A Chinese Haute Couturier taking a historical piece of garment worn by the Straits Chinese of a different country, and appropriating it without acknowledgement UNTIL it was found out by the collecting authority and got in touch with her. Of course this story has a happy ending with the two pieces reuniting in a public exhibition and the Museum got the chance to tell our side of the story.

I would like to reiterate my stand on copying. I’m not against copying as long as it is done respectfully, with proper credit given to the original, and with proper research which means that it ceased to be an act of plagiarism. Also, there are good copies and bad copies. Good copies are known as paying homage to the original, and they assume an iconic status through their innovative interpretation and a life of its own thereafter. Bad copies are just… thoughtless appropriations with little to no modification but if they somehow became popular/famous, that’s likely due to the amount of media advertisement and coverage they managed to secure.

We have evolved and have had cultural exchanges for so long that it is impossible to say that something belongs exclusively to one culture and not the other, and it is a myopic way of looking at things. Of course the power imbalance and exploitation are problematic, so it should be assessed according to intent and not one’s race. I find that foreigners who are not native to a particularly culture can be equally if not even more appreciative of that culture than the natives, because cultural identity is often something that is taken for granted by the majority. I never thought much of my Chinese identity and cultural attachments growing up in a Chinese majority society until I lived overseas for a while.

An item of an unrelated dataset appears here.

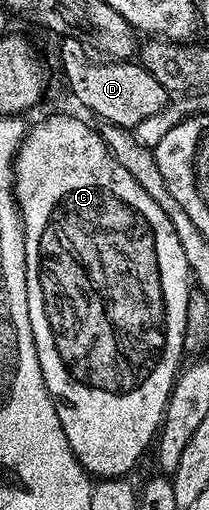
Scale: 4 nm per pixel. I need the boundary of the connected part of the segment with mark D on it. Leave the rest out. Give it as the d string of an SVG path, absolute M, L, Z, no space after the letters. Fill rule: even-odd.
M65 37L59 43L60 65L64 68L64 77L68 80L73 95L94 116L101 117L101 122L132 129L142 123L142 119L158 115L158 111L162 111L164 106L169 104L170 95L162 87L162 83L158 83L158 79L154 79L154 75L150 75L150 71L146 71L144 66L135 60L97 59L77 37Z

Anyway, here’s a bonus one by another Chinese designer who apparently was quite famous and appeared in Paris Fashion Week— Lawrence Xu.

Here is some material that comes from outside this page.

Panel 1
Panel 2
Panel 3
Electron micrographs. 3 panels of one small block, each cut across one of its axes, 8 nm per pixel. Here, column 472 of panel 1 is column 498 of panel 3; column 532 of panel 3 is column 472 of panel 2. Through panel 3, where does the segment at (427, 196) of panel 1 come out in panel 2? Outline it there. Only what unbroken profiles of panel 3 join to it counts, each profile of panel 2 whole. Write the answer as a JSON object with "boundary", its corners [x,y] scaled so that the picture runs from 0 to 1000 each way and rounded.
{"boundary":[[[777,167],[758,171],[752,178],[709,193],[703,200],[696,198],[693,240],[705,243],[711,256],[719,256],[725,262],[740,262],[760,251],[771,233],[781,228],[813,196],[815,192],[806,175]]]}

YVES SAINT LAURENT 2004 FALL

I got to know him while watching a documentary/show on the Chinese Brocade, and you can clearly tell the displeasure of the master craftsman with the way Lawrence treats his craft. And personally, I think Lawrence has the same kitschy taste as this Chinese Haute Couturier, and their lack of understanding of their own culture and craft are pretty obvious as well though they are the spokesperson of it. I think the biggest problem for China is that their officially endorsed cultural/fashion ambassadors do not represent the essence and the best of its ancient cultural heritage.

If everyone’s end goal is fame and money, then something’s gotta give and often it is culture.

So, what are your thoughts? Yay or Nay? Was the original better or the copy better?